Nicole Connolly, for example, was hired form Telstra Super to advise on alternative strategies, and Raewyn Williams was hired from Queensland Investment Corporation to concentrate on after-tax investing. These are all people who, in their previous jobs as investors, have “touched the money” and provide specialist advice, says Greg Liddell, director of consulting. These specialist services can be used by funds of all sizes but are suited to larger investors. There are not many of these big, $20 billion-plus, investors. This spurs Warren Chant, director of superannuation research and ratings business Chant West, to say the growth of investment teams within superannuation funds is over-hyped. “Not many funds have strong internal resources,” he says. “You could name them on one hand easily.” But they indicate a future that consultants are preparing for. In 2009, Mercer Investment Consulting restructured its global business to adapt to investors seeking expertise beyond that provided by generalists. It created research teams, or ‘boutiques’, that focus on different aspects of investing, such as dynamic asset allocation, alternatives or sustainability risks.

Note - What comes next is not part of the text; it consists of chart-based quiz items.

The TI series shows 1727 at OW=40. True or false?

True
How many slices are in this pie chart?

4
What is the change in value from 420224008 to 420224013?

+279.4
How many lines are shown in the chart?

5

Graeme Mather, head of the business in Australia and New Zealand, which has $152 billion in funds under advice and management, says Mercer is prepared to garner clients who seek specialist input. “The role of the generalist consultant is gone,” Mather says. “The relationship manager is like a conductor. They can play a few instruments but is not an expert with all of them.” JANA Investment Advisers, whose funds under management and advice total more than $167 million, engages most types of institutional investor in Australia and New Zealand. Its clients include smaller institutional investors, charities and large superannuation funds. Ian Patrick, CEO of JANA, says “the nature of client relationships is more diverse than ever”. The days of smaller superannuation funds overseen by trustee boards or investment committees that meet quarterly are over, he says. “They are fewer in number than even five years ago.”

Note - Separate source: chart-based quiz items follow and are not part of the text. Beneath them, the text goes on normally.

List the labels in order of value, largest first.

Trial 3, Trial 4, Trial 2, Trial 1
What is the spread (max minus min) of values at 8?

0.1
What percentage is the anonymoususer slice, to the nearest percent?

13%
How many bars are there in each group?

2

It is more common for clients to call upon research specialists within JANA for insights on specific aspects of investment. “But this doesn’t detract from the fact that, in my view, the primary relationship person with each client has a very weighty responsibility to address the significant issues and provide leadership for specialists,” Patrick says. “You can’t allocate tasks and assume they come together in a seamless fashion for the client. You still need that central relationship person to synthesise all of those views.” This illustrates how the “mechanisms” of asset consulting are changing as large funds hire investment staff. The aim of the business – to help clients meet their investment objectives – will always remain. But consultants will adapt to how funds do business. “Do I know what form this will take? No,” Patrick says. Throughout its 40-year history, Cambridge Associates, a USheadquartered investment consultant, has kept the endowment funds of Yale, Harvard, Princeton and Stanford universities, which are some of the world’s most successful institutional investors, as clients. “They are very different now compared to what they were,” says Eugene Snyman, managing director of the consultant’s Australian office.